Des équipes du Croissant-Rouge venues d'autres régions du pays sont également arrivées à Derna, mardi matin, mais des excavatrices supplémentaires et d'autre équipement n'étaient pas encore arrivés.

Les inondations se produisent souvent en Libye pendant la saison des pluies, mais rarement avec autant de dégâts. Une question clé était de savoir comment les pluies ont pu éclater à travers deux barrages à l'extérieur de Derna, que ce soit à cause d'un mauvais entretien ou du simple volume de pluie.

Karsten Haustein, climatologue et météorologue à l'Université de Leipzig, en Allemagne, a expliqué dans un communiqué que Daniel a déversé 440 millimètres  de pluie sur l'est de la Libye en peu de temps.

«Les infrastructures n'ont probablement pas pu résister, ce qui a conduit à l'effondrement du barrage», a-t-il déclaré, ajoutant que l'augmentation des températures à la surface de l'eau a probablement contribué à l'intensité de la tempête

Les autorités locales ont négligé Derna pendant des années. «Même l'aspect de la maintenance était tout simplement absent. Tout a continué à être retardé», a souligné Jalel Harchaoui, chercheur associé spécialisé sur la Libye au Royal United Services Institute for Defence and Security Studies, basé à Londres.
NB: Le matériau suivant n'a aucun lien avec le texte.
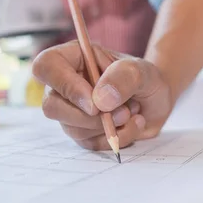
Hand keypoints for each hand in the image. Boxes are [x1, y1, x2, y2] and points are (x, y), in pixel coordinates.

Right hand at [32, 41, 172, 150]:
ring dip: (108, 126)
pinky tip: (132, 124)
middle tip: (122, 112)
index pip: (46, 66)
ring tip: (132, 112)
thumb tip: (100, 101)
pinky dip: (117, 138)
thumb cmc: (144, 78)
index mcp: (73, 58)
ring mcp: (72, 111)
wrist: (156, 99)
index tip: (94, 102)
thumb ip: (123, 78)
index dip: (65, 86)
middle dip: (89, 116)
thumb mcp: (141, 71)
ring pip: (72, 128)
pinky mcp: (84, 133)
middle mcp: (66, 85)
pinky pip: (91, 144)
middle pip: (51, 106)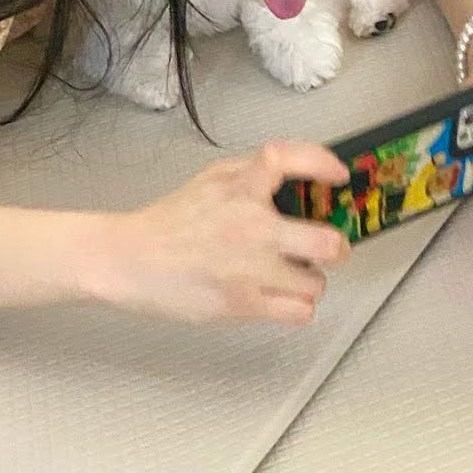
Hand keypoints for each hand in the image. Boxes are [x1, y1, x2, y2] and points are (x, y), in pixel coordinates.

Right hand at [97, 142, 351, 323]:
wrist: (133, 260)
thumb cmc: (173, 220)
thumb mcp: (212, 179)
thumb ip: (253, 174)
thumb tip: (299, 176)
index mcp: (240, 186)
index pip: (290, 160)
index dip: (323, 164)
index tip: (339, 175)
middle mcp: (252, 226)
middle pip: (328, 243)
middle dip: (334, 246)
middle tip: (325, 246)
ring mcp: (251, 269)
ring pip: (317, 283)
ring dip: (308, 280)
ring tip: (288, 274)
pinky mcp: (245, 304)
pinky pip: (300, 312)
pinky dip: (295, 306)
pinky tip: (277, 294)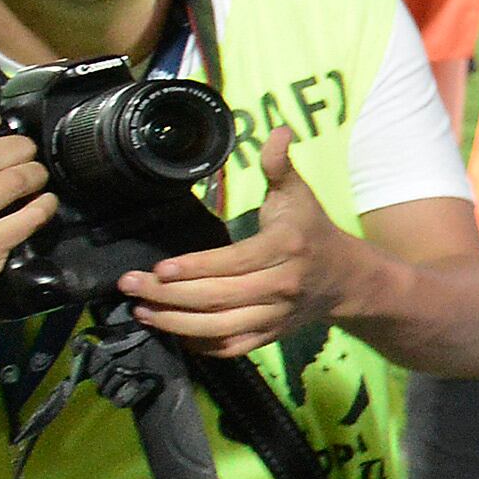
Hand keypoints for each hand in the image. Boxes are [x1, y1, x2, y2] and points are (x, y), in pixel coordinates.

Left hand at [123, 131, 359, 360]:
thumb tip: (279, 131)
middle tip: (130, 286)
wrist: (348, 280)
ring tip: (142, 311)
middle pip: (218, 297)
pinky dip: (200, 345)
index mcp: (286, 248)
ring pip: (220, 327)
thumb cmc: (314, 231)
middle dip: (169, 295)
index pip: (235, 262)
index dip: (195, 268)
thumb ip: (281, 166)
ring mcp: (275, 316)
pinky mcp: (270, 336)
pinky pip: (231, 347)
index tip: (159, 268)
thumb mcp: (301, 194)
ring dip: (176, 323)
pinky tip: (172, 332)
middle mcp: (281, 286)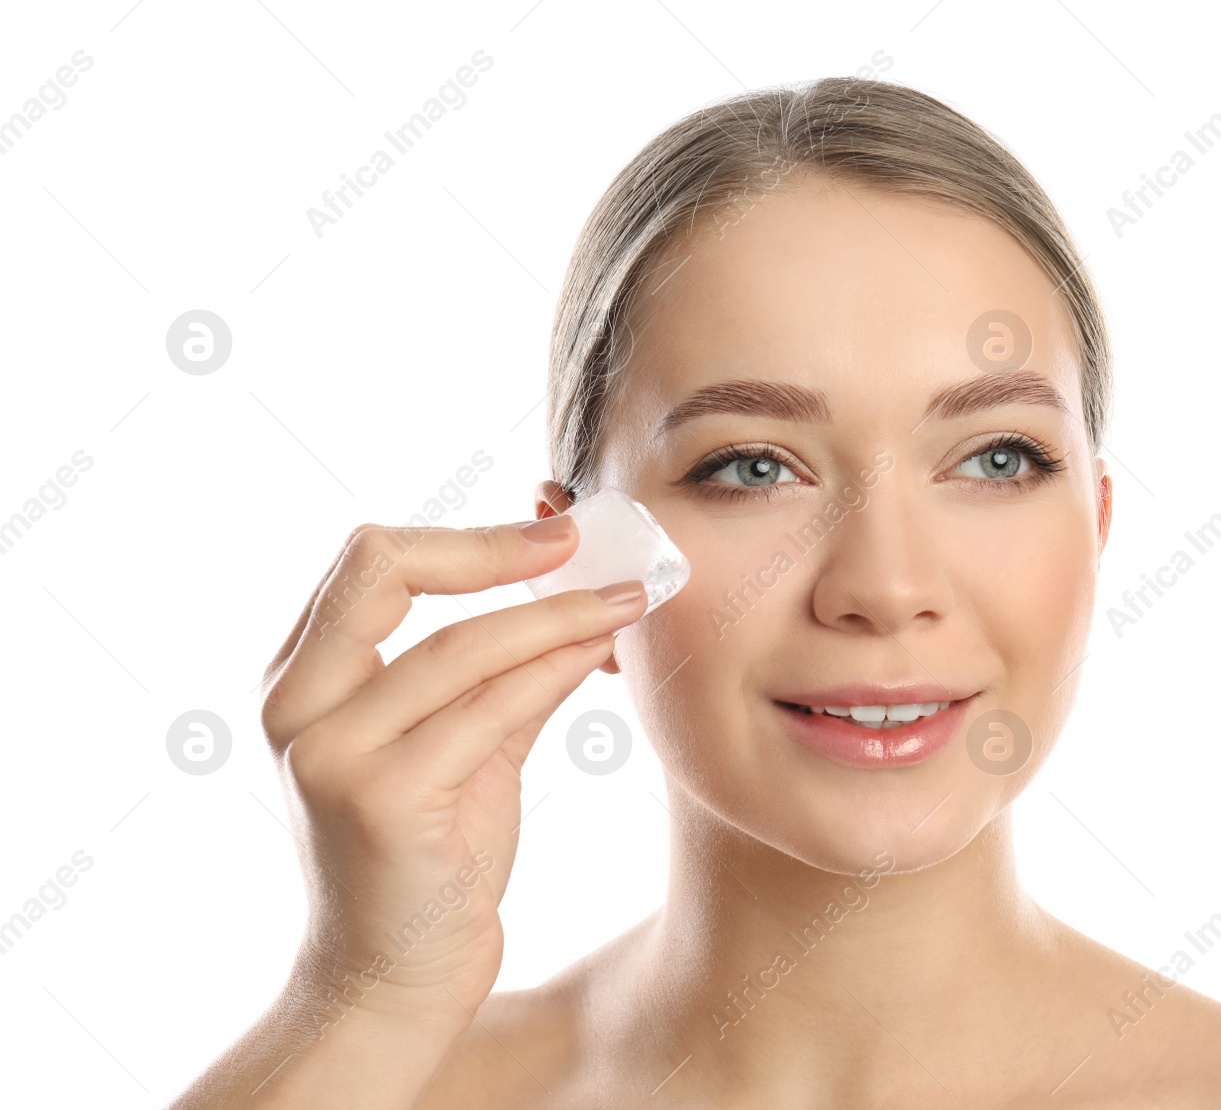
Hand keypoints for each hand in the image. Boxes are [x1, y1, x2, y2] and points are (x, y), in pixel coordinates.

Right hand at [257, 517, 646, 1029]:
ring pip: (460, 646)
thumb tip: (578, 597)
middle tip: (581, 543)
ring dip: (558, 614)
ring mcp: (332, 754)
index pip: (367, 563)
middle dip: (493, 548)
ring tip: (627, 600)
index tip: (551, 536)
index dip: (464, 537)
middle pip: (383, 570)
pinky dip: (554, 669)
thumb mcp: (459, 749)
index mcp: (303, 681)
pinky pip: (489, 709)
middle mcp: (297, 708)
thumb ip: (500, 677)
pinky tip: (600, 654)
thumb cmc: (426, 861)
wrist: (393, 981)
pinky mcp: (384, 800)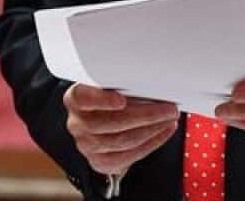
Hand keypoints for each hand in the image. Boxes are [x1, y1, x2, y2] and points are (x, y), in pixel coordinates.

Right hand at [63, 83, 179, 174]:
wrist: (101, 118)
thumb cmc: (109, 95)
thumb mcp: (110, 83)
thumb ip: (122, 82)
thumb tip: (153, 82)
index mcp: (75, 99)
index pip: (82, 98)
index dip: (101, 100)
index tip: (121, 100)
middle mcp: (77, 123)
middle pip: (111, 122)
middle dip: (146, 116)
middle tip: (168, 108)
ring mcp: (87, 145)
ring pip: (123, 141)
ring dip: (152, 129)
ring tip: (169, 118)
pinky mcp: (100, 162)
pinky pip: (129, 156)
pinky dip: (152, 143)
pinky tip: (163, 131)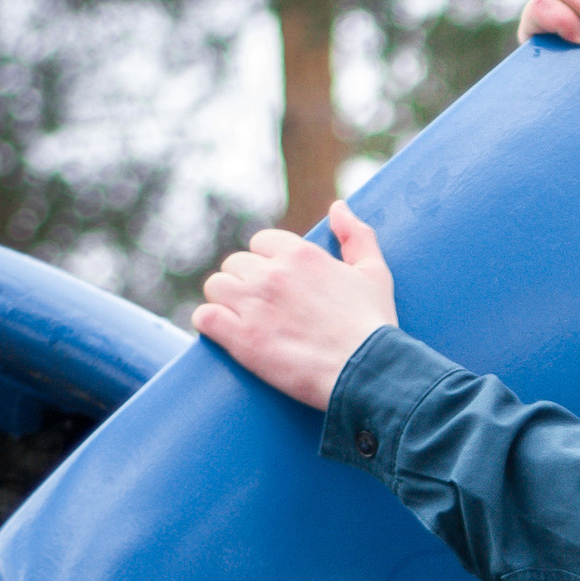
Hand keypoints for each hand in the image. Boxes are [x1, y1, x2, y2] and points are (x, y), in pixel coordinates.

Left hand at [192, 200, 399, 412]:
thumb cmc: (373, 326)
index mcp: (300, 254)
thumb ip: (356, 235)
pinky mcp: (241, 338)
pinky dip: (211, 324)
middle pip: (235, 264)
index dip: (267, 262)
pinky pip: (204, 317)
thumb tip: (338, 207)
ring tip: (244, 320)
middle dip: (245, 283)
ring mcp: (253, 305)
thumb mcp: (375, 273)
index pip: (261, 242)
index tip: (279, 284)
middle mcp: (272, 273)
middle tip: (263, 308)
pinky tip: (226, 333)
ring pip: (216, 287)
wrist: (368, 372)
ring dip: (225, 301)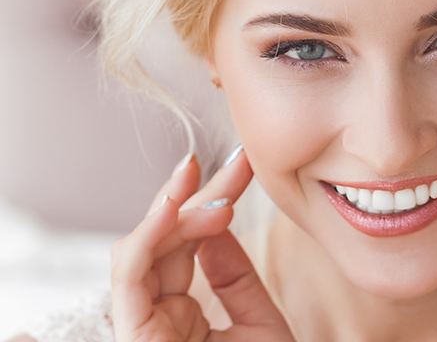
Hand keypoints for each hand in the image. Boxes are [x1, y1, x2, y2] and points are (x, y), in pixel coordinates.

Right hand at [110, 148, 294, 341]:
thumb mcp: (259, 324)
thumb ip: (236, 280)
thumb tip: (218, 225)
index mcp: (179, 311)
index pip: (186, 244)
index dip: (209, 201)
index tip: (239, 165)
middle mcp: (156, 313)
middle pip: (165, 238)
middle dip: (195, 193)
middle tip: (235, 159)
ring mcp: (143, 323)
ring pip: (144, 248)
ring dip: (177, 210)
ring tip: (216, 192)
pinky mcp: (134, 335)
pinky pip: (130, 276)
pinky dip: (146, 237)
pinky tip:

Le fractionnisme entre également en jeu. Derna a été contrôlée pendant plusieurs années par des groupes militants islamiques. Le commandant militaire Khalifa Hifter, l'homme fort du gouvernement de l'est de la Libye, a pris le contrôle de la ville en 2019, après des mois de violents combats urbains.

Depuis, le gouvernement de l'est se méfie de la ville et cherche à exclure ses habitants de toute prise de décision, a indiqué M. Harchaoui. «Cette méfiance pourrait s'avérer désastreuse au cours de la prochaine période post-catastrophe», a-t-il ajouté.

L'aide internationale arrive en renfort 

Le gouvernement de l'ouest de la Libye, basé à Tripoli, a envoyé un avion avec 14 tonnes de matériel médical et du personnel de la santé à Benghazi. Il a également indiqué qu'il avait alloué l'équivalent de 412 millions $ à la reconstruction de Derna et d'autres villes de l'est.

Des avions sont arrivés mardi à Benghazi, transportant des équipes d'aide humanitaire et de secours en provenance d'Égypte, de Turquie et des Émirats arabes unis. Le chef d'état-major militaire égyptien a rencontré M. Hifter pour coordonner les renforts.

L'Allemagne, la France et l'Italie ont déclaré qu'elles enverraient également du personnel de secours et de l'aide.

Il n'était pas clair avec quelle rapidité l'aide pourrait être acheminée vers Derna, à 250 kilomètres à l'est de Benghazi, compte tenu des conditions sur le terrain. Ahmed Amdourd, un responsable municipal de Derna, a réclamé un couloir maritime pour acheminer l'aide et le matériel.

Le président américain, Joe Biden, a déclaré mardi dans un communiqué que les États-Unis enverront des fonds d'urgence aux organisations humanitaires et que le pays se coordonnait avec les autorités libyennes ainsi que l'ONU pour fournir un soutien supplémentaire.

«Jill et moi présentons nos plus sincères condoléances à toutes les familles qui ont perdu des êtres chers lors des inondations dévastatrices en Libye», a-t-il affirmé.

La tempête a frappé d'autres régions de l'est de la Libye, notamment la ville de Bayda, où l'on déplore une cinquantaine de morts. Le centre médical de Bayda, l'hôpital principal, a été inondé et les patients ont dû être évacués, selon des images partagées par le centre sur Facebook.

D'autres villes ont été touchées, notamment Susah, Al Marj et Shahhat, selon le gouvernement. Des centaines de familles ont été déplacées et ont trouvé refuge dans des écoles et d'autres bâtiments gouvernementaux dans la ville de Benghazi et ailleurs dans l'est de la Libye.

Le nord-est de la Libye est l'une des régions les plus fertiles et les plus vertes du pays. La région d'Al Jabal al Akhdar, où se trouvent Bayda, Al Marj et Shahhat, bénéficie d'une pluviométrie annuelle moyenne parmi les plus élevées du pays, selon la Banque mondiale.

Avec des informations de Jamey Keaten, AP.